Friday, 12 November 2010

Google Refine

Google Refine is a toy for playing with data, originally developed by the team behind Freebase. It's a tool for taking messy data sources and getting some structure in with them.  This is exactly the same sort of thing that I need for my super-secret-world-changing-awesome-side-project. Ok, it's not that super yet, not released and will probably not change the world, but it is fun and it does require adding some structure to the messy data sets that can easily be found on the web.

Refine can import data from a variety of sources from either the web or a data file on disk. To have a quick play with this, I grabbed the list of UK Prime Ministers from here and spent a couple of minutes in Emacs to reformat it as a CSV file.  Once you've imported that data into Refine, you can automatically reconcile this data with structured information available online (such as Freebase). This gives you the best matches for each name. The screen below shows the results after reconciling with Freebase.

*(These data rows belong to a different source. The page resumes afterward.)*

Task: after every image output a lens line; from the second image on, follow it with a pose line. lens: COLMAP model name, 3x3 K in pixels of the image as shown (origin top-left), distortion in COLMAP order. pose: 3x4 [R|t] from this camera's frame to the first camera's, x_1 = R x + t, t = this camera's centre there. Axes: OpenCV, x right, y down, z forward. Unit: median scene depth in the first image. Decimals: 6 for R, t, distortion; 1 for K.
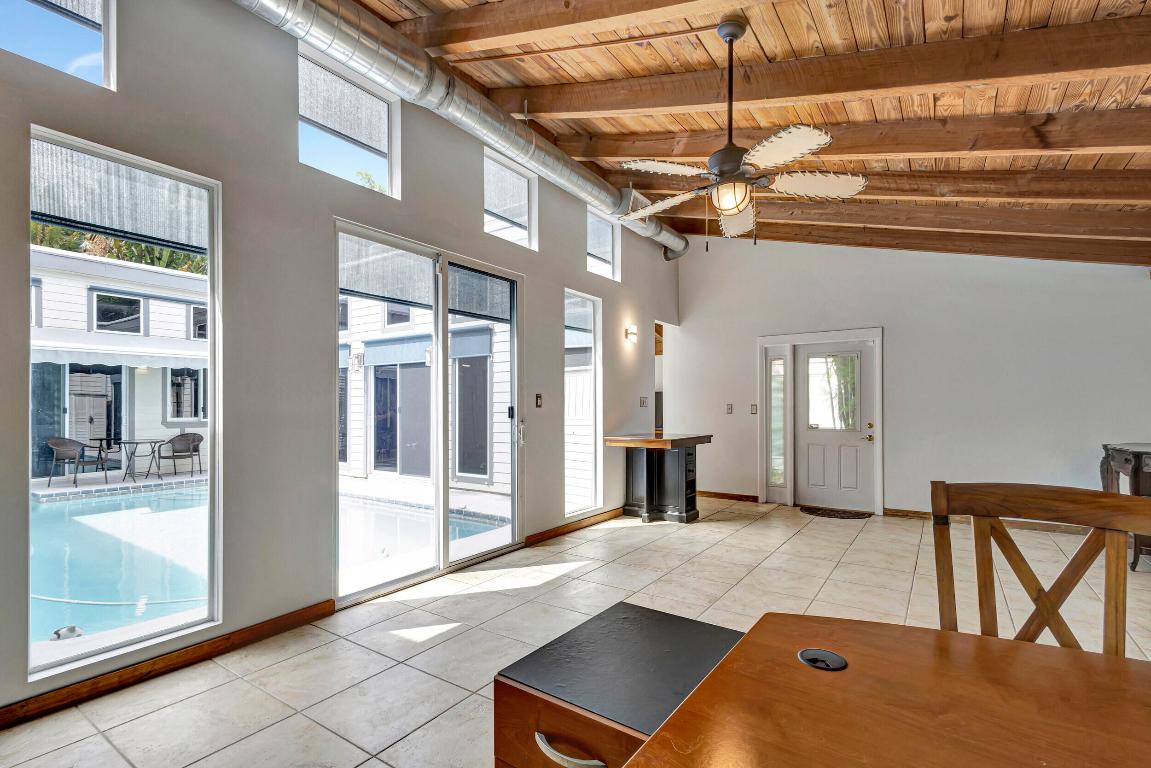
lens RADIAL K [[533.0, 0, 579.3], [0, 533.0, 406.3], [0, 0, 1]] dist [-0.001216, -0.000248]
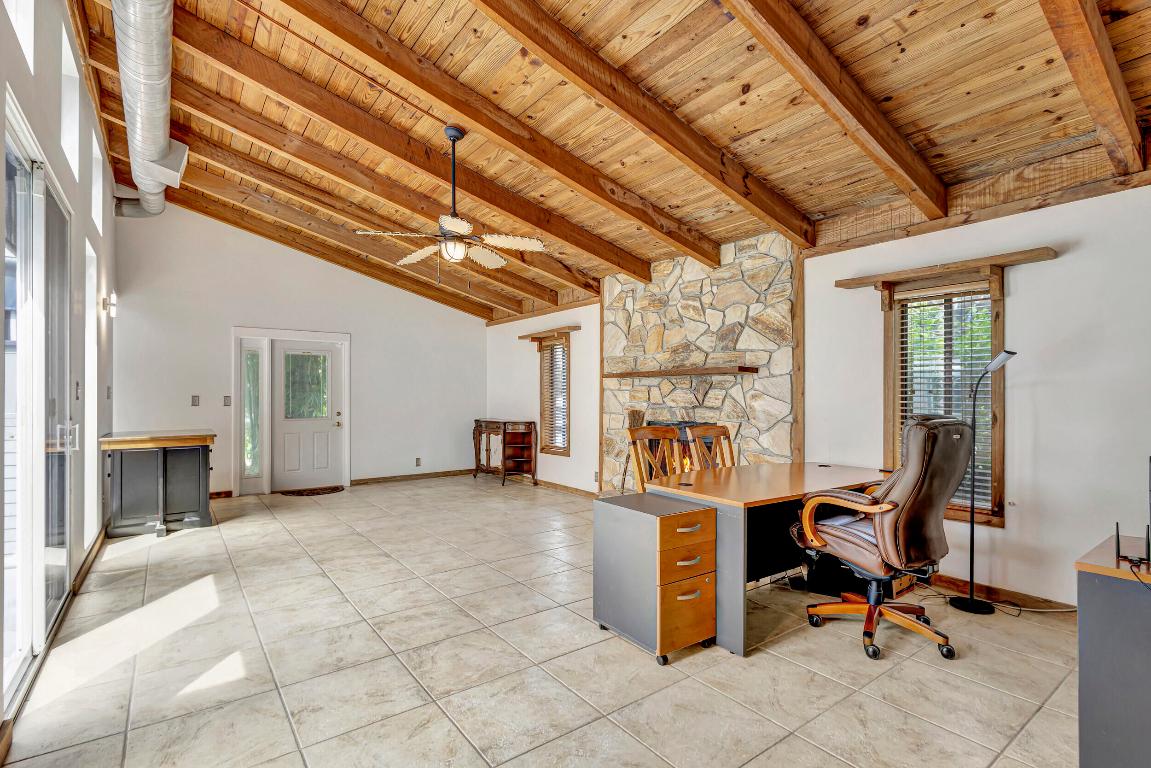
lens RADIAL K [[542.9, 0, 569.7], [0, 542.9, 398.6], [0, 0, 1]] dist [0.011921, 0.000394]
pose [[0.326104, 0.000045, 0.945334, -0.670311], [-0.001491, 0.999999, 0.000467, -0.000541], [-0.945333, -0.001562, 0.326104, 0.159321]]
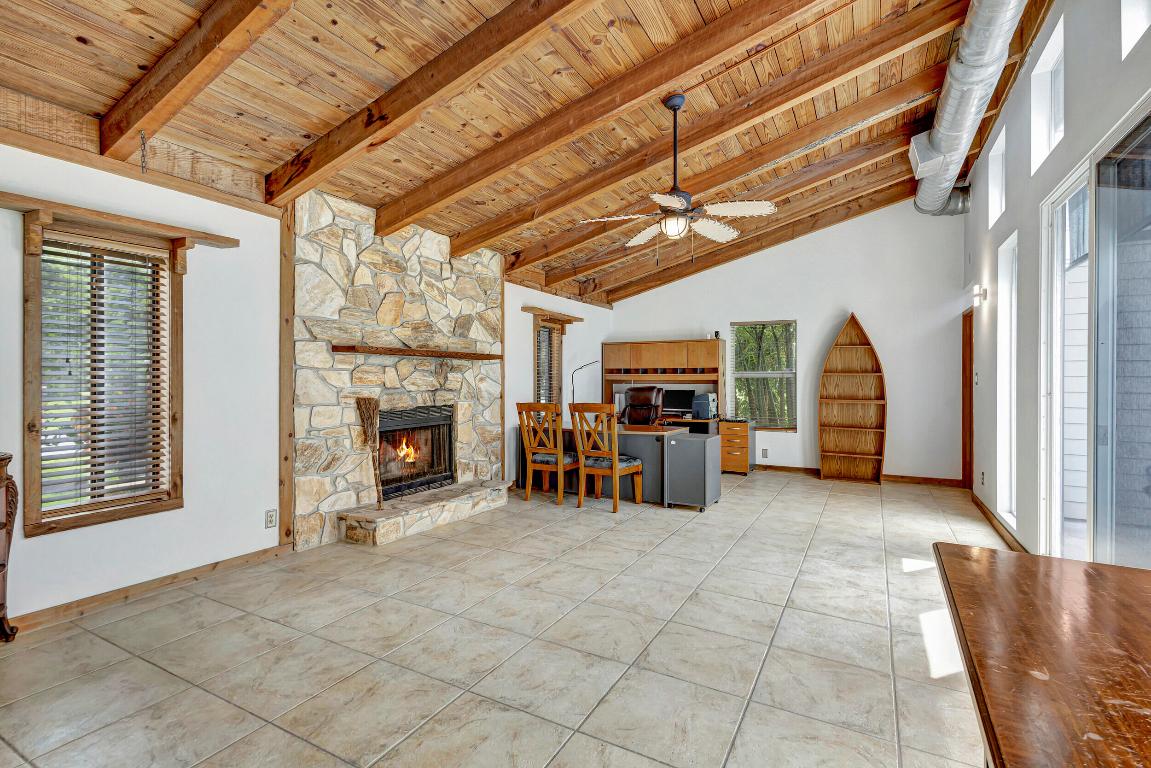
lens RADIAL K [[527.4, 0, 589.4], [0, 527.4, 380.0], [0, 0, 1]] dist [0.007683, -0.000385]
pose [[-0.993721, 0.001183, -0.111876, 0.441486], [0.000995, 0.999998, 0.001737, -0.005573], [0.111878, 0.001615, -0.993721, 1.566801]]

I'm not sure if it's entirely clear from the image but about 40% of the prime ministers have automatically been correlated with the appropriate entry from Freebase!  A few more clicks and the entire data set can be reconciled against an on-line source and then exported in a variety of formats including HTML, CSV and JSON.  This is exactly the kind of data matching I'm after, as once you've got a Freebase ID you can look up all the extra information very easily.  So easy, it almost feels like cheating!